- [TASK BRIEF]: Where the string "Tippy" shows up in a line of the records, copy that line.

START SOURCE DATA

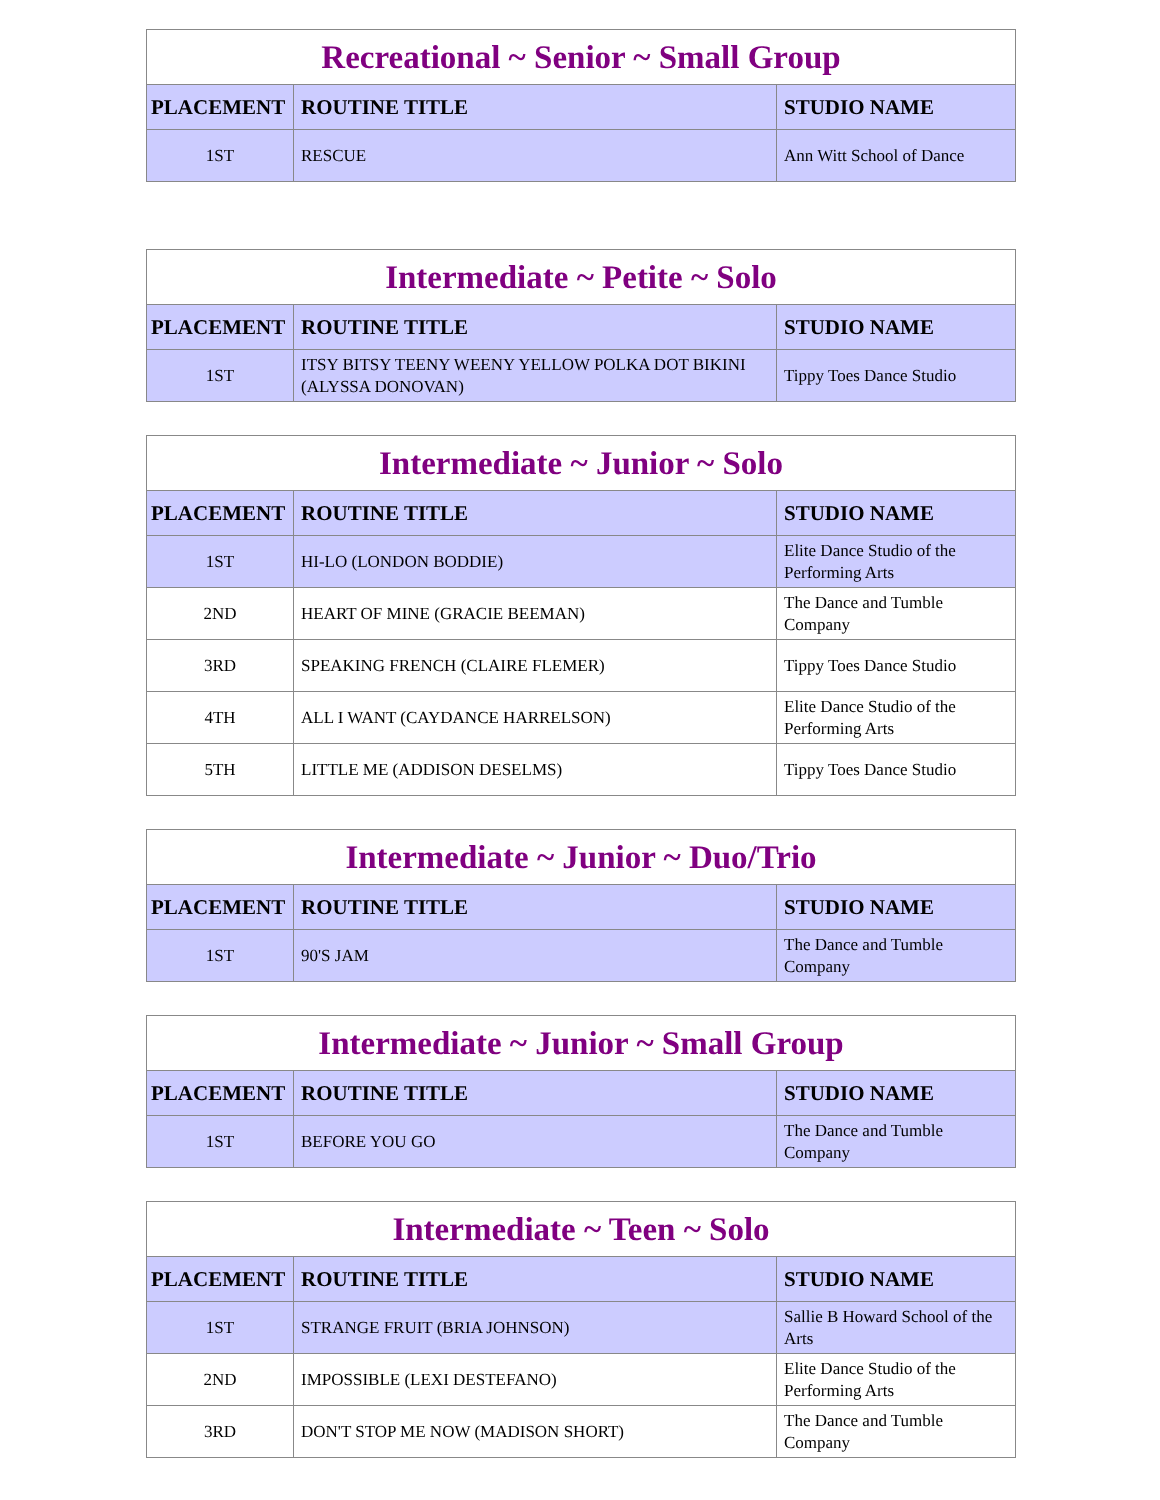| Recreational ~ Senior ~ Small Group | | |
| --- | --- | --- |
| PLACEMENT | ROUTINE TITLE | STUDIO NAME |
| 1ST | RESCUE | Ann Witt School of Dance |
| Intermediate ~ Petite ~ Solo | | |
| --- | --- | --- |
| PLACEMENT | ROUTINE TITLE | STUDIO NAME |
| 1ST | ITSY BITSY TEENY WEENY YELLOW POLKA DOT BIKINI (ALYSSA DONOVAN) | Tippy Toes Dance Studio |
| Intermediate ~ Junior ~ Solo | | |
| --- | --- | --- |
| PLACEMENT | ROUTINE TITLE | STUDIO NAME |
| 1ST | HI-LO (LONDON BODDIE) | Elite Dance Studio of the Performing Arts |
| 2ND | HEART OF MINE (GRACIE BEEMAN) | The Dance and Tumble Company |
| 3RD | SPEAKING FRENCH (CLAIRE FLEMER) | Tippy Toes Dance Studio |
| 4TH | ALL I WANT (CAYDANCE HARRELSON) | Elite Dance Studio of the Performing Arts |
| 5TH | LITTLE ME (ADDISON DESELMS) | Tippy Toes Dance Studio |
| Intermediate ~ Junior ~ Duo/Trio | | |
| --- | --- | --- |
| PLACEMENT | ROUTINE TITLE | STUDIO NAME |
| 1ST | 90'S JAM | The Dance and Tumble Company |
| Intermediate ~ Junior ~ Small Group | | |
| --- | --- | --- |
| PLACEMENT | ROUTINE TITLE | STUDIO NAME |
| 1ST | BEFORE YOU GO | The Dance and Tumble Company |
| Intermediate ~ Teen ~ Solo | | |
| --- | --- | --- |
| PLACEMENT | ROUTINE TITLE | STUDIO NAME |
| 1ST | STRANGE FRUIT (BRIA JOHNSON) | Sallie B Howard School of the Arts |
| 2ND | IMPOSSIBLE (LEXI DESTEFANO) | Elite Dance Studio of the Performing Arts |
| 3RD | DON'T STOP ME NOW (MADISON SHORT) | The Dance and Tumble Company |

END SOURCE DATA
START SOURCE DATA

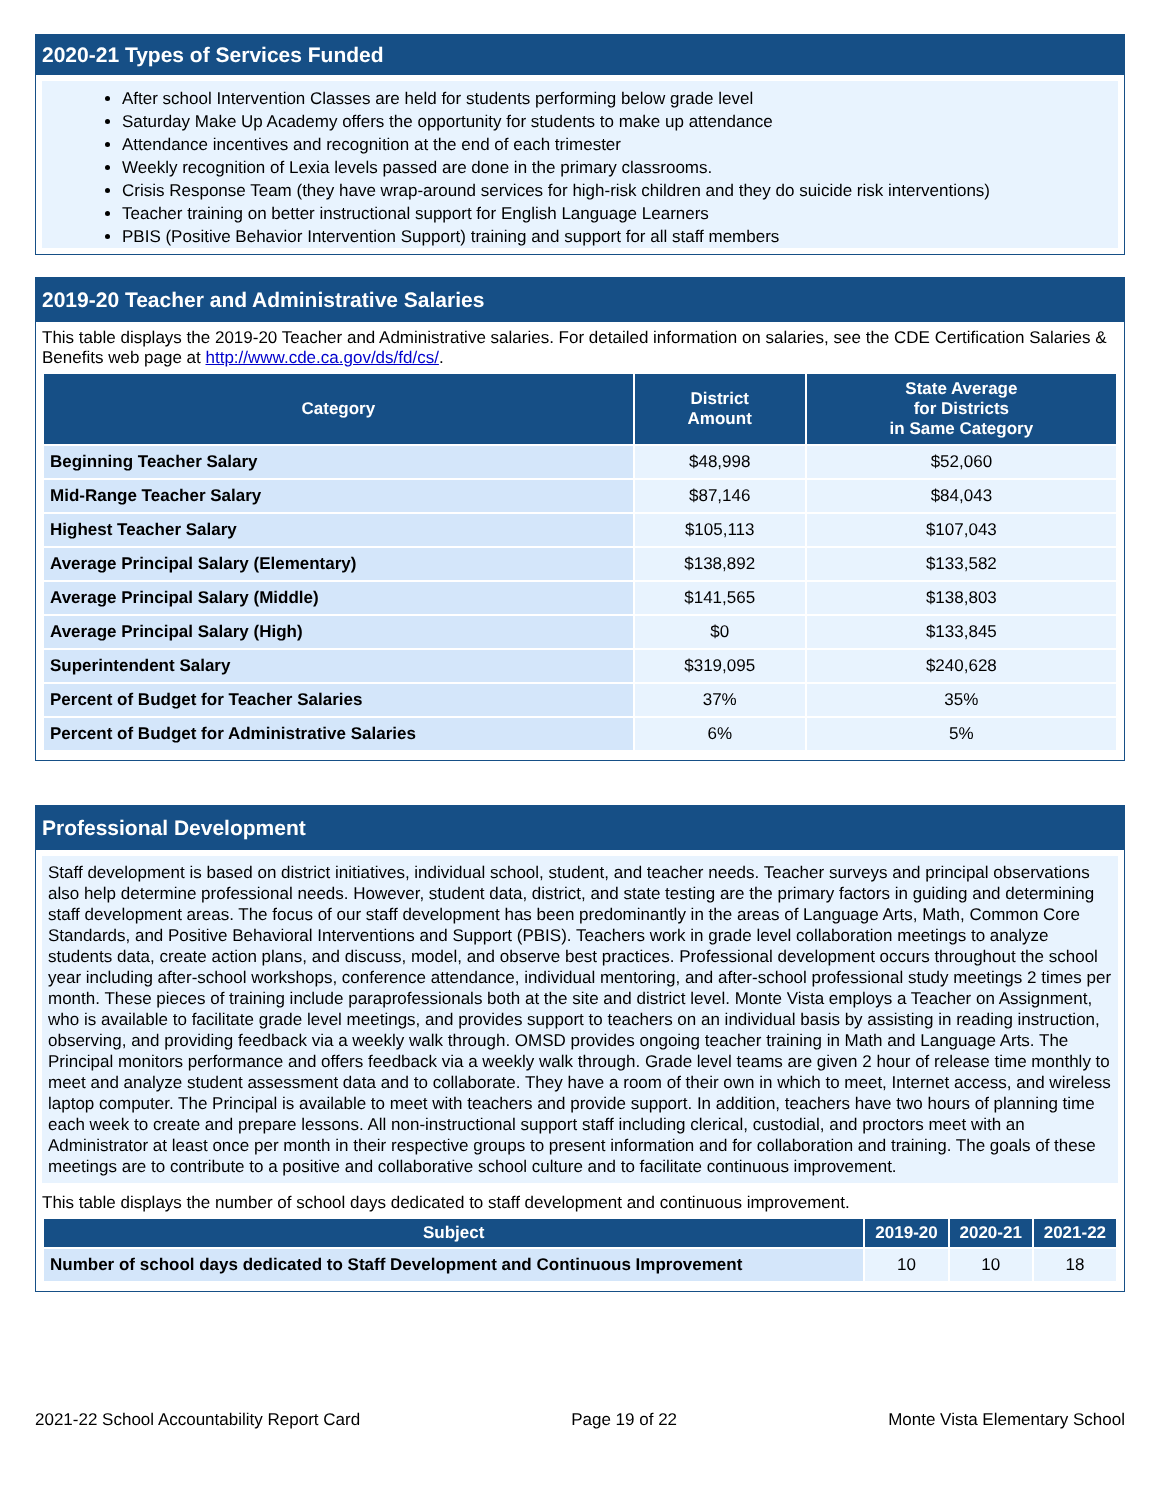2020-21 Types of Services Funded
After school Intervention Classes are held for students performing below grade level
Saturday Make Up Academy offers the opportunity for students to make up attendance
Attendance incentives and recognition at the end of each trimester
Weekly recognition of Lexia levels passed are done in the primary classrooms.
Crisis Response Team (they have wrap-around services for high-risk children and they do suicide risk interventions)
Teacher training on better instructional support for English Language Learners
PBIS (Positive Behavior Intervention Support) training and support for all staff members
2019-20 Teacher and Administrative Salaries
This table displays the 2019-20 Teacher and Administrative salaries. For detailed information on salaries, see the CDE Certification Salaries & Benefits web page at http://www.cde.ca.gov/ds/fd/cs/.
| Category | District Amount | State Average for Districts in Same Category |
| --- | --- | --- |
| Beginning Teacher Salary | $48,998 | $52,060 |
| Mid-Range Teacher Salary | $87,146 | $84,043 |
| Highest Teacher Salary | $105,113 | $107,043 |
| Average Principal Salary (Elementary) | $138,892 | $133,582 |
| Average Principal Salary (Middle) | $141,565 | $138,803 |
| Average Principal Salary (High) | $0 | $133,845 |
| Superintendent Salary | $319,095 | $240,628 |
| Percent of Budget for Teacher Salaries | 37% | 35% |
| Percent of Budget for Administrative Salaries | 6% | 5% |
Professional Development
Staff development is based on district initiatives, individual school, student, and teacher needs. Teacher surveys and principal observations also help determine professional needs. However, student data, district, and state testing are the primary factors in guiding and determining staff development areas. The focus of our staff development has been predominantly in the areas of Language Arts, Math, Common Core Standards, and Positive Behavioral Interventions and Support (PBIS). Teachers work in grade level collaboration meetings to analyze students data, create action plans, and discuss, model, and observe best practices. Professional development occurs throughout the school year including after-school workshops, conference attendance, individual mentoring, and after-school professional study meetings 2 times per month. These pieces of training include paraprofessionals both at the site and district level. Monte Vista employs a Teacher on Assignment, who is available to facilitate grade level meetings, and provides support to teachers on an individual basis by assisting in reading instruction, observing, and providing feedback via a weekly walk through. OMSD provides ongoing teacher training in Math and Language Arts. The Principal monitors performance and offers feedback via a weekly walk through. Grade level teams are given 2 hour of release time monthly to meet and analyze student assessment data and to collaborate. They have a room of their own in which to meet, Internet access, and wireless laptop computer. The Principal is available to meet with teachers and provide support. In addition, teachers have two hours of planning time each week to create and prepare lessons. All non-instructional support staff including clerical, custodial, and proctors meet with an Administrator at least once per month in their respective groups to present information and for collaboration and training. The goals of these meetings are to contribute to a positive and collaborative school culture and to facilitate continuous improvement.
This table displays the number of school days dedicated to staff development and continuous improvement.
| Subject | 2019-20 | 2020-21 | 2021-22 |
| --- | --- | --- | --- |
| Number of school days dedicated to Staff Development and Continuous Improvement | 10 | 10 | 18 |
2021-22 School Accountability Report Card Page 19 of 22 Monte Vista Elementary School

END SOURCE DATA
START SOURCE DATA

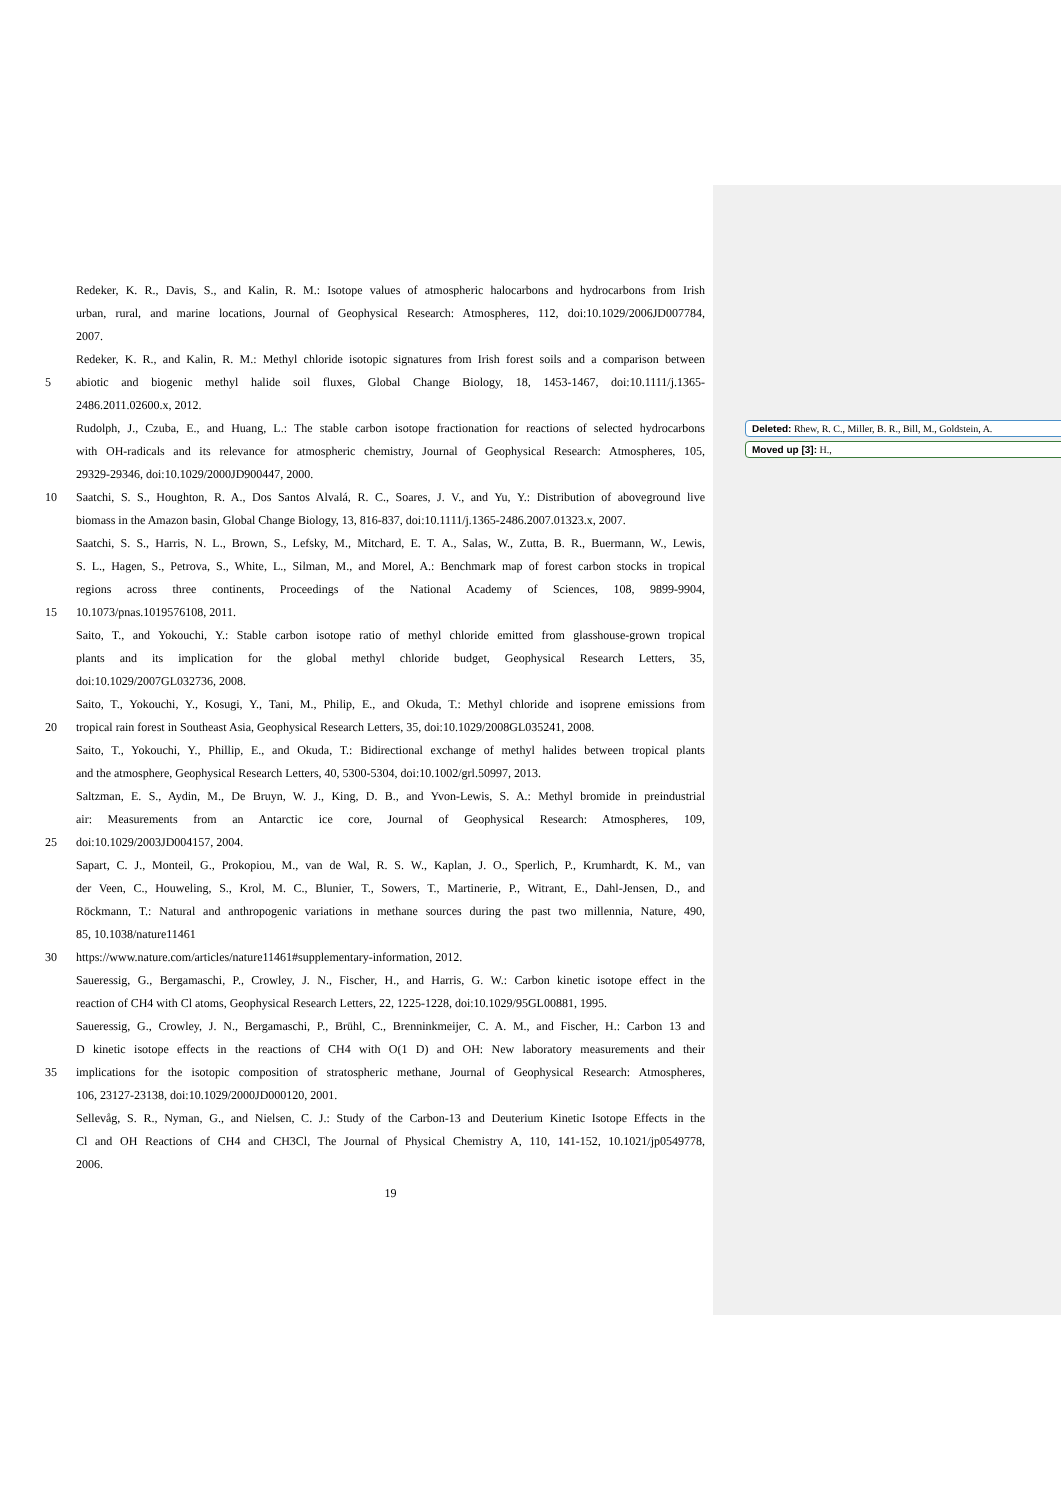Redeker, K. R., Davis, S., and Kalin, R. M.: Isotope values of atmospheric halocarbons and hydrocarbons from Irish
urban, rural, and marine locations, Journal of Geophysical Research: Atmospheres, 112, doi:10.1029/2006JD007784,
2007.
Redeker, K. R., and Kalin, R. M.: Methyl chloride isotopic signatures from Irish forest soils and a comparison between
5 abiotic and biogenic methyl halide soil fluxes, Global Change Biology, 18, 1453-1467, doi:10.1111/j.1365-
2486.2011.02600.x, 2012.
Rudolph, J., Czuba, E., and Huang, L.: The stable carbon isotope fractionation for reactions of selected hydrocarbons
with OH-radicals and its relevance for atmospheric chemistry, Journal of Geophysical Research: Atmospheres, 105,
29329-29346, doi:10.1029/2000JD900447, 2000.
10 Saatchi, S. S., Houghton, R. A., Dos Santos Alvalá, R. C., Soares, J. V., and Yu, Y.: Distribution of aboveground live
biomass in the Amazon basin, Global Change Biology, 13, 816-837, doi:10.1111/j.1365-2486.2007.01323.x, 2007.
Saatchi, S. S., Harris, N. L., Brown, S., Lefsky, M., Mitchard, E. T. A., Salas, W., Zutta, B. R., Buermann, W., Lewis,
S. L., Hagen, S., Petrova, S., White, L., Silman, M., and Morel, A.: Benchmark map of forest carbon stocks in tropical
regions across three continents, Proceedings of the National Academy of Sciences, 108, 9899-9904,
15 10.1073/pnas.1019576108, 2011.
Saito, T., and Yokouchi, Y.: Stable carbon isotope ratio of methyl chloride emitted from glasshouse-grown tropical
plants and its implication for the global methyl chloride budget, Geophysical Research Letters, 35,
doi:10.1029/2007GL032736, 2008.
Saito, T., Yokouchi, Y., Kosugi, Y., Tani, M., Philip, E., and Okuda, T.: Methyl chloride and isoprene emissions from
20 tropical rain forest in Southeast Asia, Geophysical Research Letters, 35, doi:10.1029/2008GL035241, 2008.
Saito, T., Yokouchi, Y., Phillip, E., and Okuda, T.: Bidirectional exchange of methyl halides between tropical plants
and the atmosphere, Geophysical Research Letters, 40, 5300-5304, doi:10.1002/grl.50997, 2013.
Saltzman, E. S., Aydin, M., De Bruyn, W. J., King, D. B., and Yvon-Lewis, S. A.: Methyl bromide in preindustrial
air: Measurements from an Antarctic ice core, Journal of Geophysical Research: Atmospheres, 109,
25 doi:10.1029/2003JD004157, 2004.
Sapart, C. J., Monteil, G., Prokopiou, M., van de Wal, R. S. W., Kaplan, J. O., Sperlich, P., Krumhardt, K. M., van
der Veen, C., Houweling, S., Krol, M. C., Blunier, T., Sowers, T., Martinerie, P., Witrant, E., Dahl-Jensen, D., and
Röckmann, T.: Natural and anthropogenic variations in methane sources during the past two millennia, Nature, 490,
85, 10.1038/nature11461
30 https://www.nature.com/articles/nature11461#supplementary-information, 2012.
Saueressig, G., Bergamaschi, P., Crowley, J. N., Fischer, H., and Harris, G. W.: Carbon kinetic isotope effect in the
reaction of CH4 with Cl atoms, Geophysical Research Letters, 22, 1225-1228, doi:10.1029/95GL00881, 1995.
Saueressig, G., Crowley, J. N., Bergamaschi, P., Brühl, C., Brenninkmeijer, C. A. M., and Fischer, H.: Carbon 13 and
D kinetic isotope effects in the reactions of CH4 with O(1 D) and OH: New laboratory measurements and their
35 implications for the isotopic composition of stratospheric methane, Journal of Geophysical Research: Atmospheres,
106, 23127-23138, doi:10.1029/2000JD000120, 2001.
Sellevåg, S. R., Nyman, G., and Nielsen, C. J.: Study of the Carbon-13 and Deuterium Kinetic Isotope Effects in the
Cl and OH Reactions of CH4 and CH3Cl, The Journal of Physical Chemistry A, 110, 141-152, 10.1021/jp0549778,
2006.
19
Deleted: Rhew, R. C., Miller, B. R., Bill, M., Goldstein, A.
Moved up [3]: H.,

END SOURCE DATA

- [WRITTEN SOLUTION]:
| 1ST | ITSY BITSY TEENY WEENY YELLOW POLKA DOT BIKINI (ALYSSA DONOVAN) | Tippy Toes Dance Studio |
| 3RD | SPEAKING FRENCH (CLAIRE FLEMER) | Tippy Toes Dance Studio |
| 5TH | LITTLE ME (ADDISON DESELMS) | Tippy Toes Dance Studio |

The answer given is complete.